Abstract

Atomically thin oxide semiconductors are significantly expected for next-generation cost-effective, energy-efficient electronics. A high-performance p-channel oxide thin-film transistor (TFT) was developed using an atomically thin p-type tin monoxide, SnO channel with a thickness of ∼1 nm, which was grown by a vacuum-free, solvent-free, metal-liquid printing process at low temperatures, as low as 250 °C in an ambient atmosphere.

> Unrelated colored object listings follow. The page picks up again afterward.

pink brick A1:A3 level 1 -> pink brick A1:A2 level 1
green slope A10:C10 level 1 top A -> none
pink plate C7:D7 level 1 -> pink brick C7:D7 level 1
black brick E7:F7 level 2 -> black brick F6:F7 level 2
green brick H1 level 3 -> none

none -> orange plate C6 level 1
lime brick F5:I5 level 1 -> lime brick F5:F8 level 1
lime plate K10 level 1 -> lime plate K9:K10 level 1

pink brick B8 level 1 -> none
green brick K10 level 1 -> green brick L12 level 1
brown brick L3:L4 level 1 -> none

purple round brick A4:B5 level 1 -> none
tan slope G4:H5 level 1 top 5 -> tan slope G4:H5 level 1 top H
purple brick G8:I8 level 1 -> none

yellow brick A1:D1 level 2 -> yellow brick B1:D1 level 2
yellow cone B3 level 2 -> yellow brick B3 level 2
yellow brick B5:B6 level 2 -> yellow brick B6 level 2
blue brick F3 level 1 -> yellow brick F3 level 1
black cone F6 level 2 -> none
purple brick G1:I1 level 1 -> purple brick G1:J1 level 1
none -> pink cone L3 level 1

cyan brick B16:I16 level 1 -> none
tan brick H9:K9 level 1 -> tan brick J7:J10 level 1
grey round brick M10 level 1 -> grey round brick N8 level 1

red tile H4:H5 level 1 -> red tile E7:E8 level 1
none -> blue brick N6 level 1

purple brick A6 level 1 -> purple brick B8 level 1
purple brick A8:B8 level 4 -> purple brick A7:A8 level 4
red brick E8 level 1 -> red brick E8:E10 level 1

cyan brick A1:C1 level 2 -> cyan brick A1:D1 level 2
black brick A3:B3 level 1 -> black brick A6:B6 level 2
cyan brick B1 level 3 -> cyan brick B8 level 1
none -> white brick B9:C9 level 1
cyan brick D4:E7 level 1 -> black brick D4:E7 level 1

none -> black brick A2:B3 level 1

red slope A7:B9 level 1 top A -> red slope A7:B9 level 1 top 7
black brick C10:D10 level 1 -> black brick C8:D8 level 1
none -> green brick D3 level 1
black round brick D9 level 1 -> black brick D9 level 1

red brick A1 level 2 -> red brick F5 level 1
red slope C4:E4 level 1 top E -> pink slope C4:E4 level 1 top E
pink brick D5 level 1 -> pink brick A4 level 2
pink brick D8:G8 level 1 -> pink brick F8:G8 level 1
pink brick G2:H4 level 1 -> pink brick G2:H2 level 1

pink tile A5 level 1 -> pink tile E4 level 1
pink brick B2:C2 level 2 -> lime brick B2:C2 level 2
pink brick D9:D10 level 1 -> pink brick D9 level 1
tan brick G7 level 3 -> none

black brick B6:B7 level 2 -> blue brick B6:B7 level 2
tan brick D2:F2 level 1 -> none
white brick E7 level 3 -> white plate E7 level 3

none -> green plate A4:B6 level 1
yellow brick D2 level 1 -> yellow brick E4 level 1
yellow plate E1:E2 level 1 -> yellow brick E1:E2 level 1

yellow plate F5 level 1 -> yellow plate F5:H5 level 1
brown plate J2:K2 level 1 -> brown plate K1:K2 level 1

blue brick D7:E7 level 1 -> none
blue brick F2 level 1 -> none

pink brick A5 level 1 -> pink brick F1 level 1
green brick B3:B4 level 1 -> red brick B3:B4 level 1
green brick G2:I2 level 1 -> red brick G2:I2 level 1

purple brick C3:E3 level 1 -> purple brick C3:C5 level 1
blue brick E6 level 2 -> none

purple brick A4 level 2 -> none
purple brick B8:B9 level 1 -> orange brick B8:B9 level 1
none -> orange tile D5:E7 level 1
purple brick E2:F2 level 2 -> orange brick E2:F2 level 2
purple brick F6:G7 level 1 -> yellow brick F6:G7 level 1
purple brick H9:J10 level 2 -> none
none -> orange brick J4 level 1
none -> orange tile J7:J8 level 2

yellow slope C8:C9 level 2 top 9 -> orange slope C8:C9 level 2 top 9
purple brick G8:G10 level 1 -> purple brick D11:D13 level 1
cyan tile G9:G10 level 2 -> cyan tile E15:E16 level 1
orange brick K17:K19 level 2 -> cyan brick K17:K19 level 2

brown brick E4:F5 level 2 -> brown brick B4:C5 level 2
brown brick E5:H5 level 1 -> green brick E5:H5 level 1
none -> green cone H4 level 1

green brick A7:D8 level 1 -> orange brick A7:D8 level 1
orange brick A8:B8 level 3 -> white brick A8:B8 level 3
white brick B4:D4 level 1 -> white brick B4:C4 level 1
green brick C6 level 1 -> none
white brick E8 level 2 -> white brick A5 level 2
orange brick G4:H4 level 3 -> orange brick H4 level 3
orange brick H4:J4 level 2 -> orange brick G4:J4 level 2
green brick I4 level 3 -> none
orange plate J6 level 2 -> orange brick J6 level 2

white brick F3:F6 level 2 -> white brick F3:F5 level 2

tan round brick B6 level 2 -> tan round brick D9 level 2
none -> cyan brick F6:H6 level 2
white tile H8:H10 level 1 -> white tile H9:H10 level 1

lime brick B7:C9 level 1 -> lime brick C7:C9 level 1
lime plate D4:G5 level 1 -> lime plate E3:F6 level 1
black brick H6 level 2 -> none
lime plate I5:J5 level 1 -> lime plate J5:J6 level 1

By performing oxygen-vacancy defect termination for the bulk-channel and back-channel surface of the ultrathin SnO channel, the presented p-channel SnO TFT exhibited good device performances with a reasonable TFT mobility of ∼0.47 cm² V^-1 s^-1, a high on/off current ratio of ∼10⁶, low off current of <10^-12 A, and a subthreshold swing of ∼2.5 V decade^-1, which was improved compared with the conventional p-channel SnO TFTs. We also fabricated metal-liquid printing-based n-channel oxide TFTs such as n-channel SnO₂ and In₂O₃-TFTs and developed ultrathin-channel oxide-TFT-based low-power complementary inverter circuits with the developed p-channel SnO TFTs. The full swing of voltage-transfer characteristics with a voltage gain of ∼10 and a power dissipation of <4 nW for p-SnO/n-SnO₂ and ∼120 and <2 nW for p-SnO/n-In₂O₃-CMOS inverters were successfully demonstrated.